Why Lena Waithe fell in love with her leads while writing ‘Queen & Slim’
By LENA WAITHE
“Queen & Slim” began at a party, celebrating my wife Alana Mayo. She had just been chosen as one of the Hollywood Reporter’s 35 under 35 execs. I was there gallivanting and having a good time when writer James Frey walked up to me and introduced himself.
It was kind of funny, because I knew who he was, but I joined in the formalities anyway and introduced myself as well. I think he was aware I was a writer — but at that time “The Chi” hadn’t aired yet (we were still writing the first season) and the “Thanksgiving” episode of “Master of None” was an idea that had not yet entered my mind. I say all this to say: He had no real reason to throw an idea — an idea that would ultimately change the course of my life — into my lap at a rooftop party in Hollywood.

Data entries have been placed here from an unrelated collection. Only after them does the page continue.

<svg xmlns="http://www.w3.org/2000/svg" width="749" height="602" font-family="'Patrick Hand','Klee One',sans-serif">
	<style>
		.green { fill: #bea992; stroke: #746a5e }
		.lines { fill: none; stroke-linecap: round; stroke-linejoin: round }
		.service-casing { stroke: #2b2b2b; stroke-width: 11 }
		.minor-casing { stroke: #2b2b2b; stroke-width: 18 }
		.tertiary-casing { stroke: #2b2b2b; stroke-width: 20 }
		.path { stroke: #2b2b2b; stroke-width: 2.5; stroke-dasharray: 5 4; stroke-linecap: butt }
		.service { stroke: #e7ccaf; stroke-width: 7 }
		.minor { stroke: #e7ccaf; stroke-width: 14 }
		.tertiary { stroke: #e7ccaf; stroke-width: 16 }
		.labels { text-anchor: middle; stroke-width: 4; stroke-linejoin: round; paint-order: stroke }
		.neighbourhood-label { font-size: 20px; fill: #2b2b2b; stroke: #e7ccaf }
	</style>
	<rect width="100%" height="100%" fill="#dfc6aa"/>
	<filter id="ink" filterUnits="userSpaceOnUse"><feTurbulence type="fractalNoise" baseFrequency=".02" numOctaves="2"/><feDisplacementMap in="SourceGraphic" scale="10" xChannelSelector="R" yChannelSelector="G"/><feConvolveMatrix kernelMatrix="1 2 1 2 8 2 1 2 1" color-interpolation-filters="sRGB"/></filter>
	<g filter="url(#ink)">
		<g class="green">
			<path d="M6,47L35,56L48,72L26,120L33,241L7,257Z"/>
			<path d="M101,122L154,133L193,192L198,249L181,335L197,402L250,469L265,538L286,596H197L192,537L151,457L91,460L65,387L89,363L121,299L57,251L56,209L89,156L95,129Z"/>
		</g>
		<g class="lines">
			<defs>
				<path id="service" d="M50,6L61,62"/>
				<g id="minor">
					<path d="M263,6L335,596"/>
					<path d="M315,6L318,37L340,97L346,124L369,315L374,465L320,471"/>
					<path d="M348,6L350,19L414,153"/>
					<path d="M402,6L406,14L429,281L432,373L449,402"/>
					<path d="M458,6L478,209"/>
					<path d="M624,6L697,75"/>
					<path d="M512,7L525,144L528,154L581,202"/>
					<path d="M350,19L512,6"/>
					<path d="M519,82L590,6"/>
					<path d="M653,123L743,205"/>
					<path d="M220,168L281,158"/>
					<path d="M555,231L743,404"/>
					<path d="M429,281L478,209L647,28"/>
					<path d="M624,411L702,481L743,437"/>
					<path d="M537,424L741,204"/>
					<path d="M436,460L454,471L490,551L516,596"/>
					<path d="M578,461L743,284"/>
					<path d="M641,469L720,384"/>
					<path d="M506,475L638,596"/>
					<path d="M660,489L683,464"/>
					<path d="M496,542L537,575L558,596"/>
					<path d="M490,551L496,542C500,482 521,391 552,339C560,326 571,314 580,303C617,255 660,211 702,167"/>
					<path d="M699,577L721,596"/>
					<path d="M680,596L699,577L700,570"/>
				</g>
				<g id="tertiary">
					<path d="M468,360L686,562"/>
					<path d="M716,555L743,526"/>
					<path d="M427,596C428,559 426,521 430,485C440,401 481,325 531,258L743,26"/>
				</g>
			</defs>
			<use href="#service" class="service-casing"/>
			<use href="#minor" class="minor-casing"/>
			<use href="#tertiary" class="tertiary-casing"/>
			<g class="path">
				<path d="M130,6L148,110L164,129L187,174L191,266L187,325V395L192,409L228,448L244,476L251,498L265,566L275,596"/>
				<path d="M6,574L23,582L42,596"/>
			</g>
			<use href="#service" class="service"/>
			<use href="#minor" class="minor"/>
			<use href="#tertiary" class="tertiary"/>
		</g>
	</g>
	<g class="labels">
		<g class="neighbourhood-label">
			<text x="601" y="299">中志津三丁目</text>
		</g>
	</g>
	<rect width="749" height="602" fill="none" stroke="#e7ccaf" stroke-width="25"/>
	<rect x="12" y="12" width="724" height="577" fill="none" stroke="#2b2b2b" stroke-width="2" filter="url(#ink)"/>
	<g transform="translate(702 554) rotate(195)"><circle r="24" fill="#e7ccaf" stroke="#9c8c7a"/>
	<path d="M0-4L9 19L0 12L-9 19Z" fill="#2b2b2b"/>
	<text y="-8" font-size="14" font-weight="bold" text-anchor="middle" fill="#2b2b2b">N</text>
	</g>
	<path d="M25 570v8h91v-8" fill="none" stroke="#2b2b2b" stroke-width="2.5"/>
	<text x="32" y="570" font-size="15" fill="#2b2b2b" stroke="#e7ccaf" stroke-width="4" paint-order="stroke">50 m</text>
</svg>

He simply said, “I have an idea for a movie I can’t write.” I responded, “What’s the idea?” And he said, very cavalierly, a black man and a black woman go out on a first date and on their way home they get pulled over by a cop, things escalate quickly and they kill the cop in self-defense and rather than turning themselves in, they decide to get in the car and go.”
I quickly said to him, “You’re right, you can’t write that.” But I knew I could.
He had another title and an outline in his back pocket, but I didn’t want it. I didn’t need it. That sentence was all I needed to go create a black odyssey that would ultimately become a meditation on blackness and what it truly looks like to search for freedom and joy that’s everlasting.